Image via iStock.com/fottograff
Hedgehogs have quickly become a favorite pet amongst people across the world. While they do not rival the dog or cat, you can still find Instagram accounts dedicated to the adventures of someone’s pet hedgehog.
However, the Center for Disease Control and Prevention (CDC) has recently reported that there has been an outbreak of salmonella that can be traced back to contact with hedgehogs. According to the CDC, “eleven people infected with the outbreak strain of Salmonella Typhimurium have been reported from eight states.”
The investigation notice also explains that the epidemiologic and laboratory evidence points to contact with hedgehogs as the likely source of the outbreak. According to the notice, “In interviews, 10 (91 percent) of 11 ill people reported contact with a hedgehog.”

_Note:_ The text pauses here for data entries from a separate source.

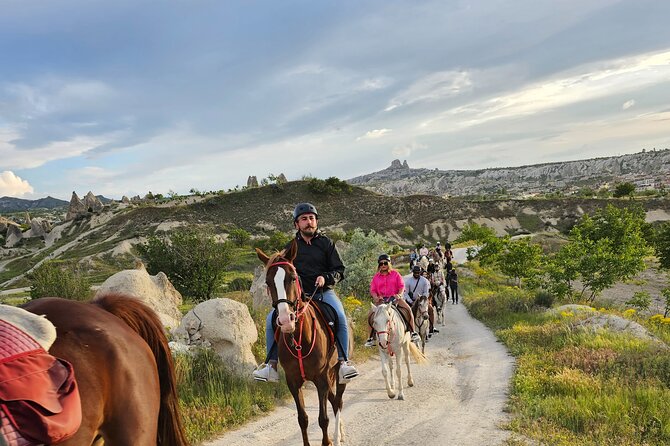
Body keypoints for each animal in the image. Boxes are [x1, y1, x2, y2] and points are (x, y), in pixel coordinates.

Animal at [258, 240, 350, 446]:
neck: (300, 340)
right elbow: (303, 419)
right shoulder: (293, 381)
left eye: (293, 278)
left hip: (337, 373)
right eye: (268, 282)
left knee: (338, 402)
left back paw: (337, 436)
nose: (286, 320)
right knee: (334, 401)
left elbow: (323, 419)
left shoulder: (321, 380)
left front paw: (328, 441)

The CDC explains that “Hedgehogs can carry salmonella germs in their droppings while appearing healthy and clean. These germs can easily spread to their bodies, habitats, toys, bedding, and anything in the area where they live. People become sick after they touch hedgehogs or anything in their habitats.”
While hedgehogs may be the source of this salmonella outbreak, the CDC does not recommend keeping them as pets. However, they do offer some tips of advice for hedgehog owners and enthusiasts to help them stay safe:
Always wash your hands with soap and water after touching, feeding or caring for a hedgehog—especially if you have been cleaning their habitat.
Do not kiss or snuggle your hedgehog. This can spread salmonella germs to your face and mouth and get you sick.
Clean your hedgehog’s habitat and toys outside the house. Do not clean in your kitchen or any location where food is stored, prepped or served.
A hedgehog is not a suitable pet for children under 5 years old or adults over 65, who may have a compromised immune system.